A complex listings picture
The National Treasury does have concerns that the number of listings of smaller businesses on public exchanges is not growing.
However, this isn’t a uniquely South African issue. Primary listings are declining in many jurisdictions, notably in Europe. The only region that has had an increase in listings is Asia.
The factors driving JSE listings include:
● Transaction costs both the legislative and regulatory costs of being a public company. They include annual listing fees, listing requirements and the additional governance costs of complying with regulations that are not imposed on private companies;
● Financial visibility the cost of capital and lower valuations arising from a lack of interest by investors, particularly financial institutions, are reflected in a lack of market liquidity in the company’s shares;
● Agency problems these arise from the dispersed shareholding of a public company, leading to management and investors having divergent interests, which adversely affects the performance and valuation of a company;
● Financial performance this can affect the benefits of being listed. For example, low growth prospects reduce the need to raise capital, which is one of the reasons for listing on an exchange;
● Macroeconomic factors such as economic growth, the level of interest rates and corporate taxation and other environmental factors can affect a company’s decision to go private;
● Regulatory environment while the regulatory environment is a factor in overall transaction costs, in our view this is not driving the change in the number of listings. Regulatory requirements are a critical aspect of ensuring confidence in exchanges, which can drive listings.
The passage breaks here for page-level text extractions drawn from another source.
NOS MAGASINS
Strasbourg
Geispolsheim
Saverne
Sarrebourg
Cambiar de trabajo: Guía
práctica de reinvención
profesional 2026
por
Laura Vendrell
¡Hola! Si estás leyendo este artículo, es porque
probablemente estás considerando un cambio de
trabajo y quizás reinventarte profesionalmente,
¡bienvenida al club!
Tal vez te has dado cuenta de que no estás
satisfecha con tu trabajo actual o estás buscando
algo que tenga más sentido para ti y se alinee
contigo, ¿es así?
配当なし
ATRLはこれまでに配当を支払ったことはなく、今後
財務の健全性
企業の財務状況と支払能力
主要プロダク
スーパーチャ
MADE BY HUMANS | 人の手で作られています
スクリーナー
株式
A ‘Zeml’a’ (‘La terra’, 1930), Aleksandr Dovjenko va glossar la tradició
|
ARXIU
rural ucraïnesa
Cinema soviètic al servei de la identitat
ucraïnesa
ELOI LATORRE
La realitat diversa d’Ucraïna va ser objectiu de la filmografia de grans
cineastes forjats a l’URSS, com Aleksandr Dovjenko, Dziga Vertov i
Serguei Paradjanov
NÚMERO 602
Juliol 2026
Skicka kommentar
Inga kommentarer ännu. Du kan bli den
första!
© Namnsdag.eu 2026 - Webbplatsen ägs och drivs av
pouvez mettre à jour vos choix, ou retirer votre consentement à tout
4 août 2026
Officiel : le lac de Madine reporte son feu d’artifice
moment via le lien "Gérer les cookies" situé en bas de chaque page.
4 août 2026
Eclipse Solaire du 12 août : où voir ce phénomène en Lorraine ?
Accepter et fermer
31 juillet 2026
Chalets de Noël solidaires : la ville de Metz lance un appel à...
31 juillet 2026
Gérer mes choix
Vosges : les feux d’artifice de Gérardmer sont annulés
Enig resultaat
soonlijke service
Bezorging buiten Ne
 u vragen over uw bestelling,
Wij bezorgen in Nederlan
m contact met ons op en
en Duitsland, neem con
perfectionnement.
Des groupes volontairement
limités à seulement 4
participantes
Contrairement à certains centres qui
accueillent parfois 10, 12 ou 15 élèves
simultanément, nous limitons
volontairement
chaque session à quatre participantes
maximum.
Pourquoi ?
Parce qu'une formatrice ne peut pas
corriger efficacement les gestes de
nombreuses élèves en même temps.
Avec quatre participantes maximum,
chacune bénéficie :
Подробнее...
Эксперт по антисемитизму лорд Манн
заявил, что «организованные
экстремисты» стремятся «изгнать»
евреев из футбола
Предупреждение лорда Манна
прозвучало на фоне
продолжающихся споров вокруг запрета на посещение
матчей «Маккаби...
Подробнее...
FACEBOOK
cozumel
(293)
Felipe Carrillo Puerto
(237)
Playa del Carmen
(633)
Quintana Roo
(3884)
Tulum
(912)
There is a clear case to consolidate the number of retirement funds to reduce administrative costs for members and improve retirement outcomes. Larger retirement funds, with a broader distribution of members, would also be able to increase risk in their portfolios, which could lead to larger investments in small caps and their shares. Similarly, collective investment schemes can offer higher-risk small-cap funds (which are diversified) where there is sufficient retail appetite to invest in them. There is no regulatory barrier to those types of investments.
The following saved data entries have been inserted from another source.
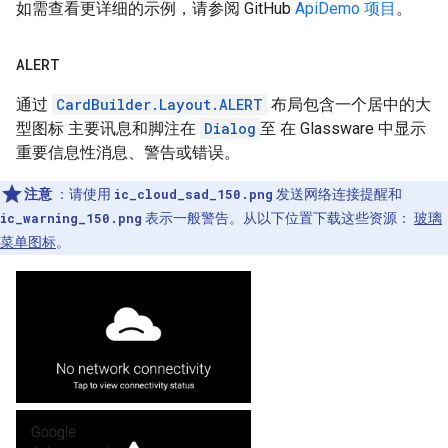
如需查看更详细的示例，请参阅 GitHub
ApiDemo 项目
。
ALERT
通过
CardBuilder.Layout.ALERT
布局包含一个居中的大
型图标 主要讯息和脚注在
Dialog
至 在 Glassware 中显示
重要信息性消息、警告或错误。
注意
：请使用
ic_cloud_sad_150.png
发送网络连接提醒和
ic_warning_150.png
表示一般警告。从以下位置下载这些资源：
玻璃
菜单图标
。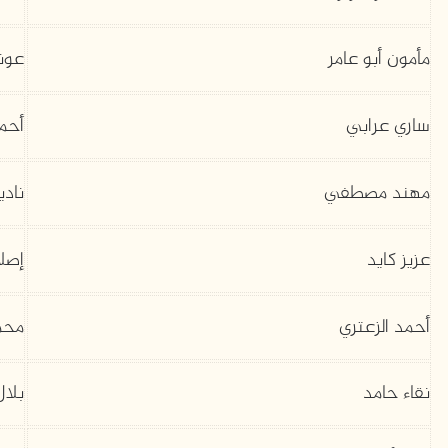
مأمون أبو عامر
عون
ساري عرابي
أحم
مهند مصطفي
نادي
عزيز كايد
إصلا
أحمد الزعتري
محم
نقاء حامد
بلا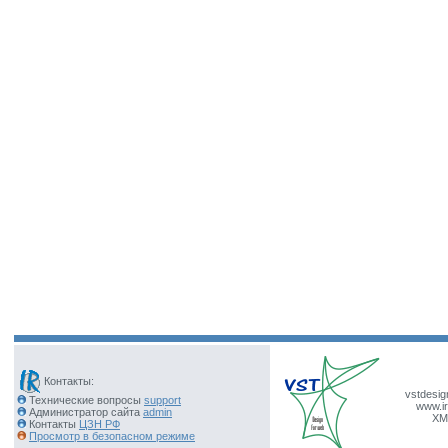
Контакты:
vstdesig
Технические вопросы
support
www.ir
Администратор сайта
admin
XM
Контакты
ЦЗН РФ
Просмотр в безопасном режиме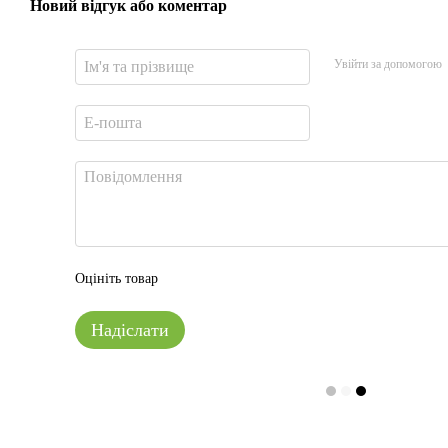
Новий відгук або коментар
Увійти за допомогою
Оцініть товар
Надіслати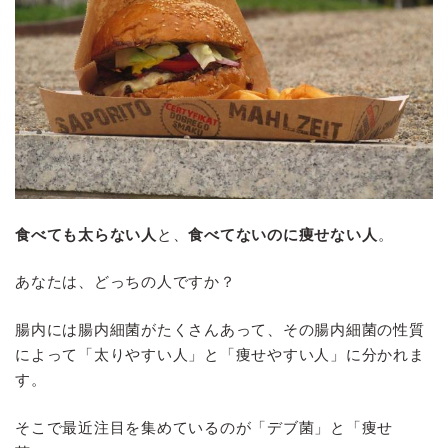
食べても太らない人
と、
食べてないのに痩せない人
。
あなたは、どっちの人ですか？
腸内には腸内細菌がたくさんあって、その腸内細菌の性質
によって「太りやすい人」と「痩せやすい人」に分かれま
す。
そこで最近注目を集めているのが「デブ菌」と「痩せ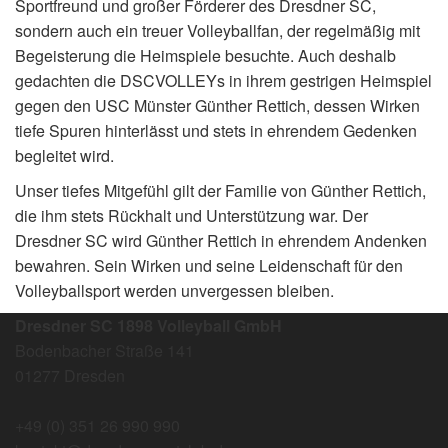
Sportfreund und großer Förderer des Dresdner SC,
sondern auch ein treuer Volleyballfan, der regelmäßig mit
Begeisterung die Heimspiele besuchte. Auch deshalb
gedachten die DSCVOLLEYs in ihrem gestrigen Heimspiel
gegen den USC Münster Günther Rettich, dessen Wirken
tiefe Spuren hinterlässt und stets in ehrendem Gedenken
begleitet wird.
Unser tiefes Mitgefühl gilt der Familie von Günther Rettich,
die ihm stets Rückhalt und Unterstützung war. Der
Dresdner SC wird Günther Rettich in ehrendem Andenken
bewahren. Sein Wirken und seine Leidenschaft für den
Volleyballsport werden unvergessen bleiben.
Dresdner SC 1898 Volleyball GmbH
Bodenbacher Straße 141
01277 Dresden
+49 (0) 351 26 990 990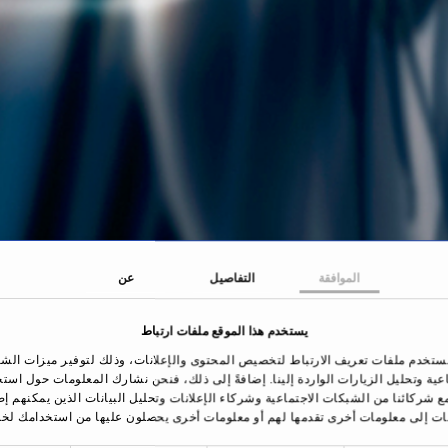
الموافقة
التفاصيل
عن
يستخدم هذا الموقع ملفات ارتباط
ستخدم ملفات تعريف الارتباط لتخصيص المحتوى والإعلانات، وذلك لتوفير ميزات الش
اعية وتحليل الزيارات الواردة إلينا. إضافةً إلى ذلك، فنحن نشارك المعلومات حول است
ع شركائنا من الشبكات الاجتماعية وشركاء الإعلانات وتحليل البيانات الذين يمكنهم إ
ات إلى معلومات أخرى تقدمها لهم أو معلومات أخرى يحصلون عليها من استخدامك لخد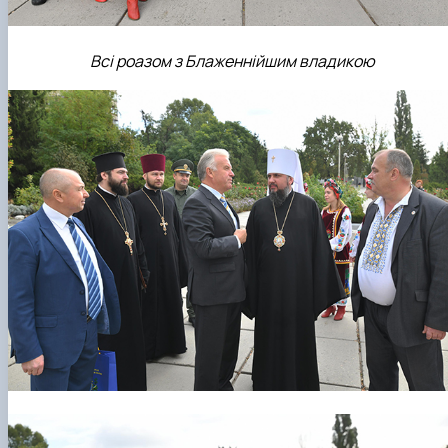
Всі роазом з Блаженнійшим владикою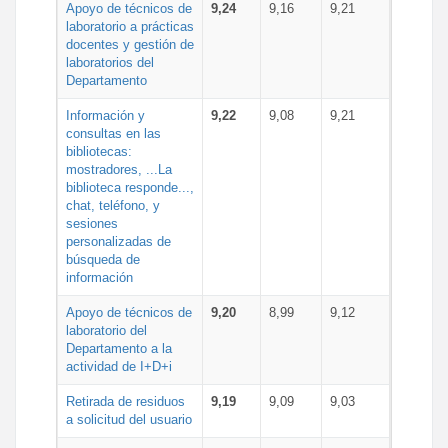
Apoyo de técnicos de
9,24
9,16
9,21
laboratorio a prácticas
docentes y gestión de
laboratorios del
Departamento
Información y
9,22
9,08
9,21
consultas en las
bibliotecas:
mostradores, ...La
biblioteca responde...,
chat, teléfono, y
sesiones
personalizadas de
búsqueda de
información
Apoyo de técnicos de
9,20
8,99
9,12
laboratorio del
Departamento a la
actividad de I+D+i
Retirada de residuos
9,19
9,09
9,03
a solicitud del usuario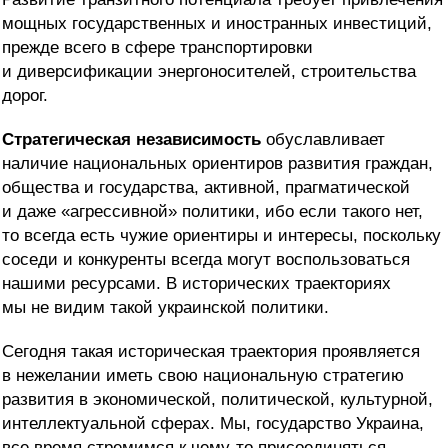
мощных государственных и иностранных инвестиций,
прежде всего в сфере транспортировки
и диверсификации энергоносителей, строительства
дорог.
Стратегическая независимость
обуславливает
наличие национальных ориентиров развития граждан,
общества и государства, активной, прагматической
и даже «агрессивной» политики, ибо если такого нет,
то всегда есть чужие ориентиры и интересы, поскольку
соседи и конкуренты всегда могут воспользоваться
нашими ресурсами. В исторических траекториях
мы не видим такой украинской политики.
Сегодня такая историческая траектория проявляется
в нежелании иметь свою национальную стратегию
развития в экономической, политической, культурной,
интеллектуальной сферах. Мы, государство Украина,
все время стремимся к чему-то присоединяться,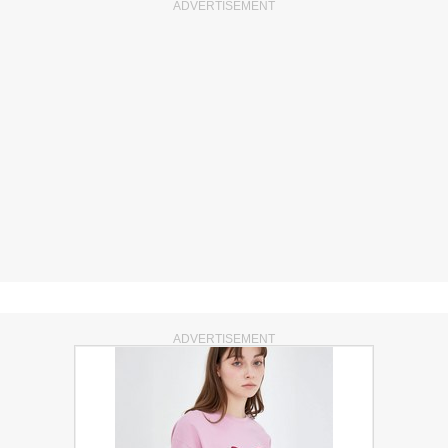
ADVERTISEMENT
ADVERTISEMENT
A global trend, from which South Africa has not been immune, is the shift to passive investment strategies, with larger numbers of asset managers (through mandates) adopting passive strategies (buying the indices) which does concentrate investment in a limited number of stocks (the top 40). While we have a lot of active asset managers in South Africa, the biggest asset manager, in the form of the Public Investment Corp, has a largely passive strategy. This means that liquidity is in a small number of shares.
In our cover story of April 6, we suggested that the shrinking JSE isn’t the fault of the exchange alone, and argued for regulatory changes to drive funds into the small cap sector. Treasury says otherwise
Macro environment
Generally, a low interest rate environment has favoured alternative forms of capital raising, including private equity and bank finance (debt at or near 0%, with the tax advantages vs equity). This can be seen in the structurally lower level of listings in the low interest rate period after the global financial crisis. For listed firms, many have chosen to reduce the number of shares through share buybacks, which boost prices, making them larger in indices and driving liquidity to these stocks.
The area in which there has been a strong increase in listings is the highgrowth tech sector, where companies prefer raising capital through private markets. The profile of South African companies doesn’t align to investor interest and growth areas.
This implies an innovation problem, not a regulatory one.